*** Opening of Source extract ***
Principles of Consolidation: The accompanying unaudited consolidated financial statements have been prepared in accordance with accounting principles generally accepted in the United States of America (U.S. GAAP) for interim financial reporting and with applicable quarterly reporting regulations of the Securities and Exchange Commission (the SEC). They do not include all of the information and notes required by U.S. GAAP for complete financial statements. Therefore, these consolidated financial statements should be read in conjunction with the consolidated financial statements and notes thereto included in the C&F Financial Corporation Annual Report on Form 10-K for the year ended December 31, 2010.

The unaudited consolidated financial statements include the accounts of C&F Financial Corporation (the Corporation) and its wholly-owned subsidiary, Citizens and Farmers Bank (the Bank or C&F Bank). All significant intercompany accounts and transactions have been eliminated in consolidation. In addition, C&F Financial Corporation owns C&F Financial Statutory Trust I and C&F Financial Statutory Trust II, which are unconsolidated subsidiaries. The subordinated debt owed to these trusts is reported as a liability of the Corporation.

Nature of Operations: The Corporation is a bank holding company incorporated under the laws of the Commonwealth of Virginia. The Corporation owns all of the stock of its subsidiary, C&F Bank, which is an independent commercial bank chartered under the laws of the Commonwealth of Virginia. The Bank and its subsidiaries offer a wide range of banking and related financial services to both individuals and businesses.
*** Close of Source extract ***
*** Opening of Information shown ***
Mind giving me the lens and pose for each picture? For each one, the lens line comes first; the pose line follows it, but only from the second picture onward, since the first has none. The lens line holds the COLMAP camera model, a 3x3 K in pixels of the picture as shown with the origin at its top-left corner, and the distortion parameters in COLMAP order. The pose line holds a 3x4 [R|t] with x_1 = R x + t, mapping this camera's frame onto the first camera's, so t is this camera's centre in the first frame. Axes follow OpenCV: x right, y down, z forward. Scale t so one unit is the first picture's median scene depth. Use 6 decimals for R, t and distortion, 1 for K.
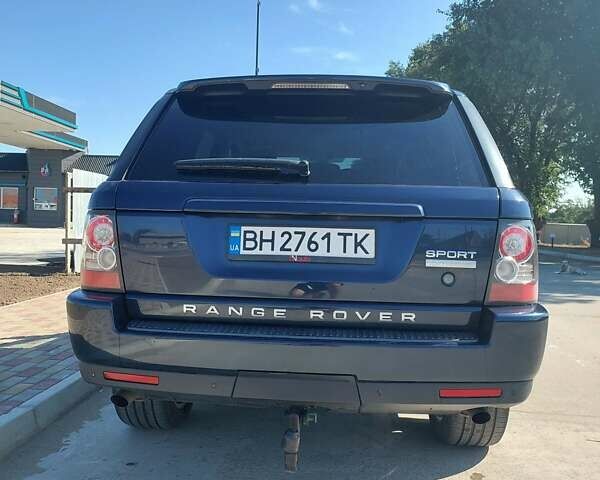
*** Close of Information shown ***
- _The problem_
Continue the notes on C&F Financial Corporation's consolidated financial statements, starting after the sentence that ends "to both individuals and businesses."

- _Reply_
The Bank has five wholly-owned subsidiaries: C&F Mortgage Corporation and Subsidiaries (C&F Mortgage), C&F Finance Company (C&F Finance), C&F Title Agency, Inc., C&F Investment Services, Inc. and C&F Insurance Services, Inc., all incorporated under the laws of the Commonwealth of Virginia. C&F Mortgage, organized in September 1995, was formed to originate and sell residential mortgages and through its subsidiaries, Hometown Settlement Services LLC and Certified Appraisals LLC, provides ancillary mortgage loan production services, such as loan settlements, title searches and residential appraisals. C&F Finance, acquired on September 1, 2002, is a regional finance company providing automobile loans. C&F Title Agency, Inc., organized in October 1992, primarily sells title insurance to the mortgage loan customers of the Bank and C&F Mortgage. C&F Investment Services, Inc., organized in April 1995, is a full-service brokerage firm offering a comprehensive range of investment services. C&F Insurance Services, Inc., organized in July 1999, owns an equity interest in an insurance agency that sells insurance products to customers of the Bank, C&F Mortgage and other financial institutions that have an equity interest in the agency. Business segment data is presented in Note 9.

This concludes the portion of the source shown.